Hoskote has written, “References to cinema play a vital role in Dodiya’s project of expanding the field of social and cultural experience on which the visual arts in India can draw." In fact, a discussion of cinema in Dodiya’s oeuvre provides a chance to underscore the centrality of quotation to Dodiya’s practice, and demonstrates how the artist has disregarded boundaries between the arts as well as hierarchies between high and low art in choosing his material. Dodiya remembers that as an art student in the late 1970s and early 1980s, the hand-painted cinema billboards and advertisements he saw during the train journey from his home in Ghatkopar to the Sir JJ School of Art in south Mumbai were an important part of his visual palette. “Sometimes the painters were not good with their figuration. It was awkward but I used to see this and enjoy it," he recalls.

In 2012, Dodiya showed Fourteen Stations, a series of 13 paintings with Bollywood villains added to the signboards of stations between Ghatkopar and VT, and a 14th imagined station called “Atul" featuring actor Bindu. They were an ode both to crooked characters and their presence in the city.

However, there is a long route from Dodiya’s student life around those 13 stations and its appropriation into art decades later. When Dodiya graduated from art school, his works did not make use of humour and collage for which he is now known. He used to paint photorealistic scenes of everyday life. In those early years as an artist, Dodiya was harnessing his facility with reproduction, which had served him well as an adolescent. “My elder sisters and their friends when they were growing up in the late 1960s and early 1970s were all fans of Rajesh Khanna," Dodiya remembers. “He was a superstar, nothing like that phenomenon has happened even today. I could achieve likeness so I would draw portraits of Rajesh Khanna and gave copies to impress them."

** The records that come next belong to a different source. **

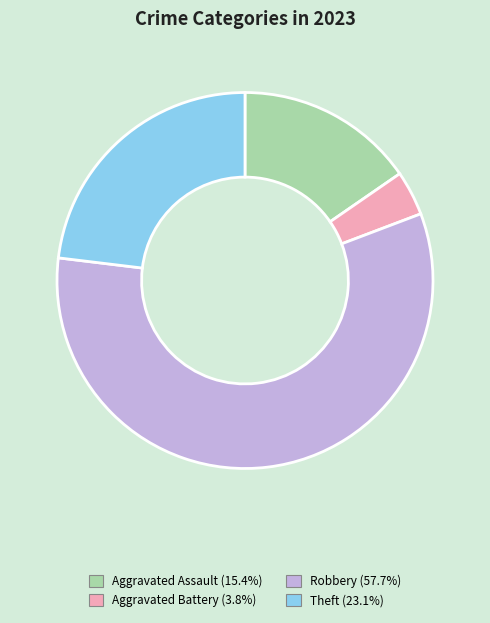

Does any single category account for the majority?

Yes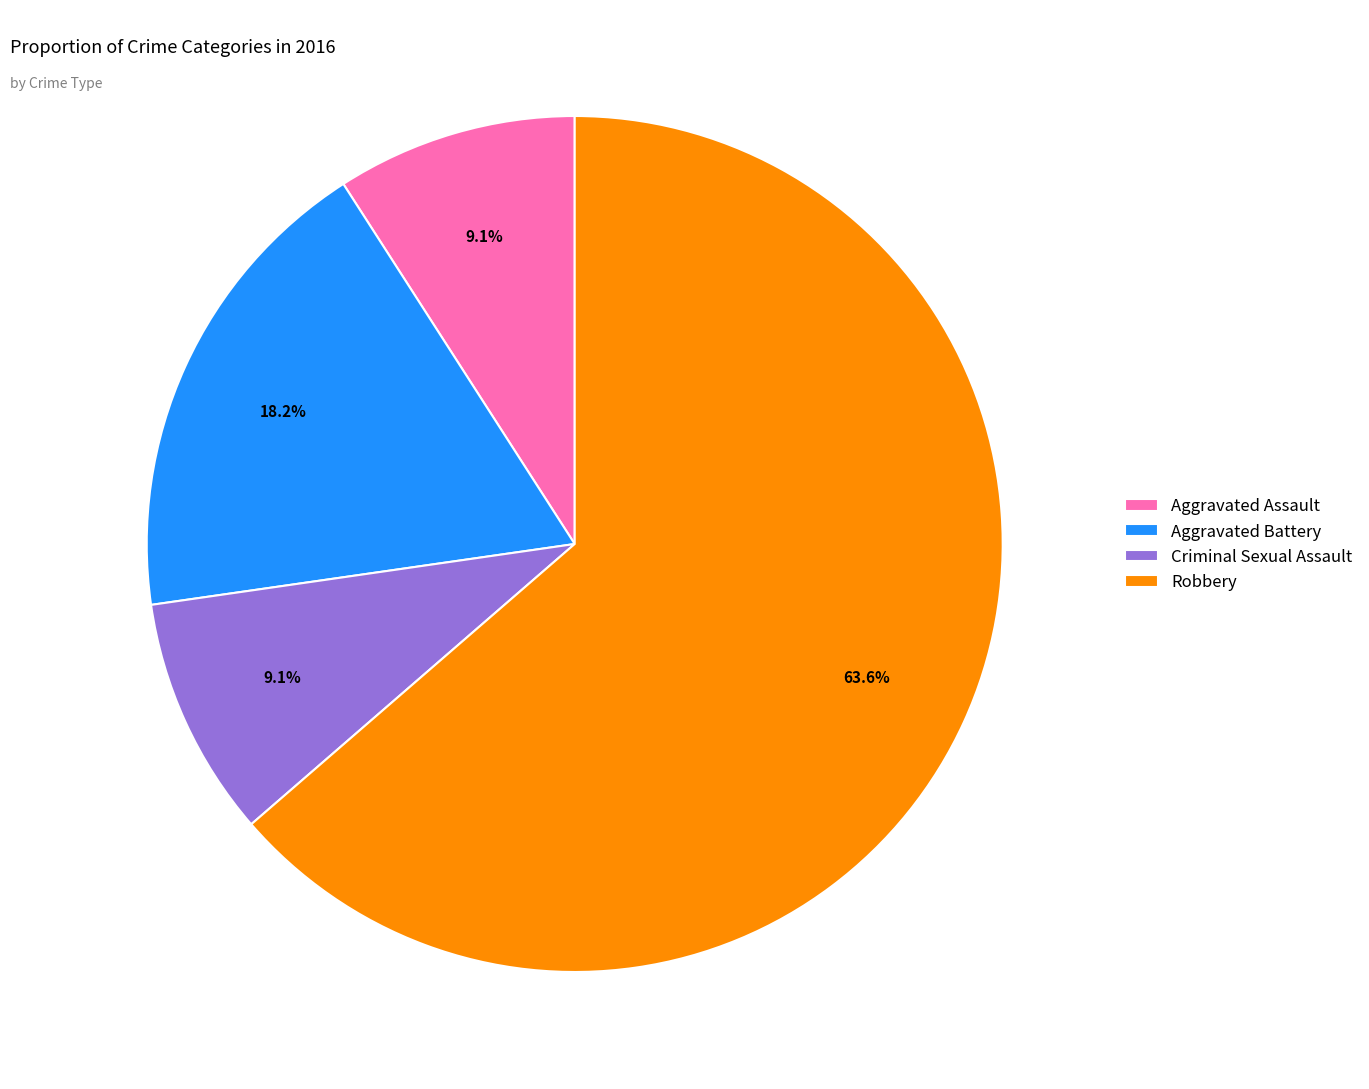

What percentage is the Aggravated Battery slice, to the nearest percent?

18%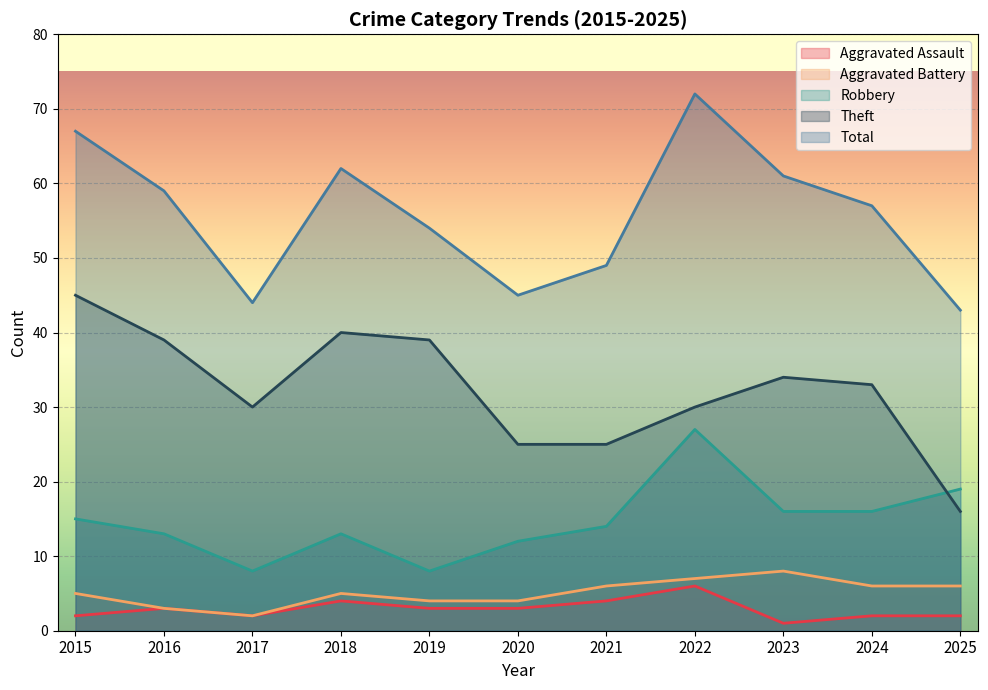

Reading right to left, what are all the values shown in this chart?

Aggravated Assault: 2	2	1	6	4	3	3	4	2	3	2
Aggravated Battery: 6	6	8	7	6	4	4	5	2	3	5
Robbery: 19	16	16	27	14	12	8	13	8	13	15
Theft: 16	33	34	30	25	25	39	40	30	39	45
Total: 43	57	61	72	49	45	54	62	44	59	67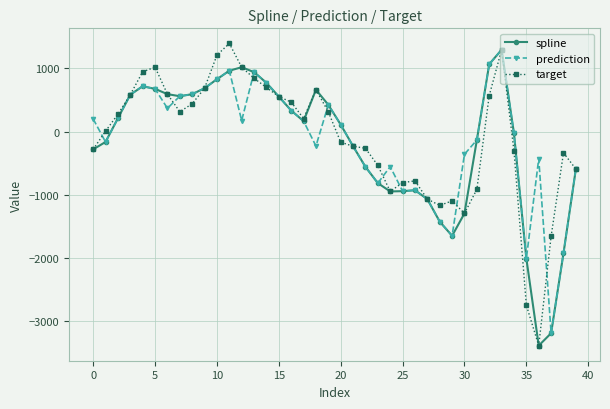

True or false: prediction has more than 1 points higher than both neighbors.

True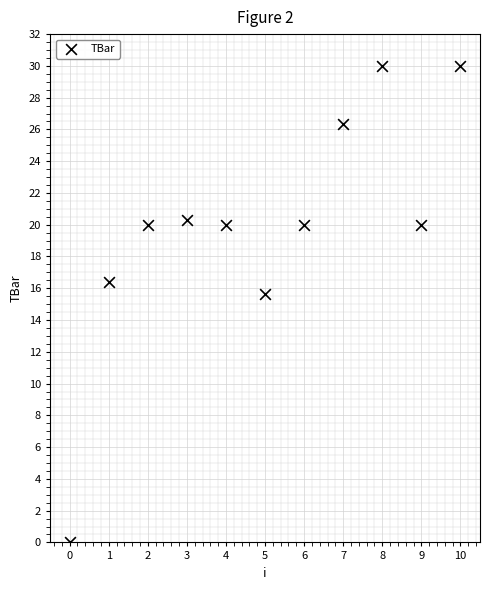

What is the average Y value?

19.9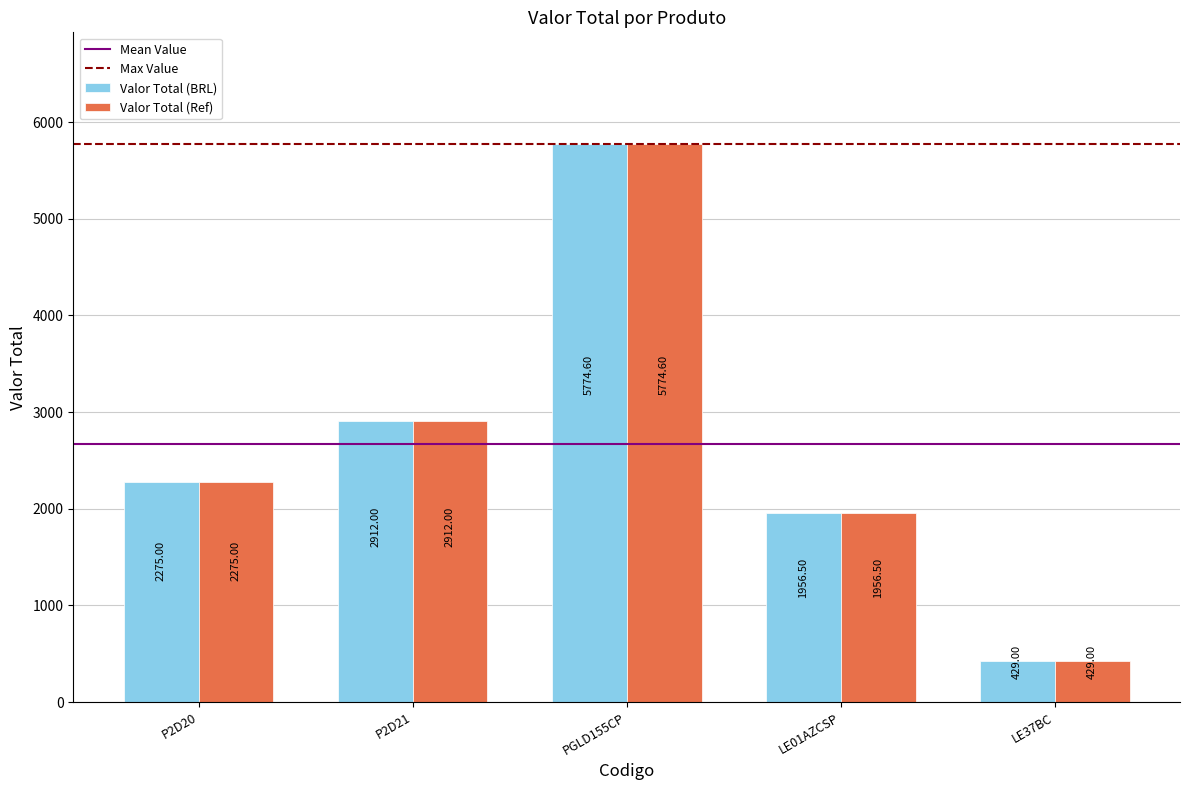

What is the average value of the Valor Total (BRL) series?

2669.4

The 1970s were an important decade for Dodiya’s engagement with cinema. In 1972, he saw his first Satyajit Ray film, Nayak, on Doordarshan. Ray would become Dodiya’s favourite film-maker. Six years later, while Dodiya was still a young art student, he was exposed to world cinema through film clubs in the city. Both cinema and cinema-going culture had a profound impact. The landscape of the city, its cosmopolitan character, and the opportunities found through fortuitous encounter were part of this development. Dodiya’s engagement with cinema deepened over the years, and with it an understanding of what moving images and their paraphernalia could do in art. “Cinema has two aspects—one is watching the actual movie, there is a time span involved in that, and then there are the pictures we see in newspapers and magazines and on billboards," Dodiya says. “There is a proximity between art and cinema. The artist brings a flat image on to a flat canvas, which is different than, say, painting music."

At the start of a promising career, Dodiya left India to continue his studies at the École des Beaux-Arts in Paris in the early 1990s. When he returned, his entire perspective on art changed and it was then that he found his singular idiom of assembling ideas from diverse sources. This shift was announced with a 1994 self-portrait titled Bombay Buccaneer based on the poster of the 1993 Bollywood film Baazigar, a film which he had not even watched. In the painting, Dodiya takes the place of the gun-toting Shah Rukh Khan, an Everyman in his checked shirt and loosened tie. Instead of Bollywood actresses, in Dodiya’s sunglasses are reflected his two artistic heroes—Bhupen Khakhar and David Hockney. In the background, fragments from each of their paintings are woven into the landscape. There’s a clapboard, and the doorway of a local train. As the historian Gyan Prakash writes in his 2010 Mumbai Fables, on whose book cover the painting appears, “Dodiya intermeshes art and cinema, Indian and Western, pop culture and high art, to brilliantly capture Mumbai’s kaleidoscopic urban experience."

Seven Minutes Of Blackmail is on view till 16 February at Chemould Prescott Road, Mumbai.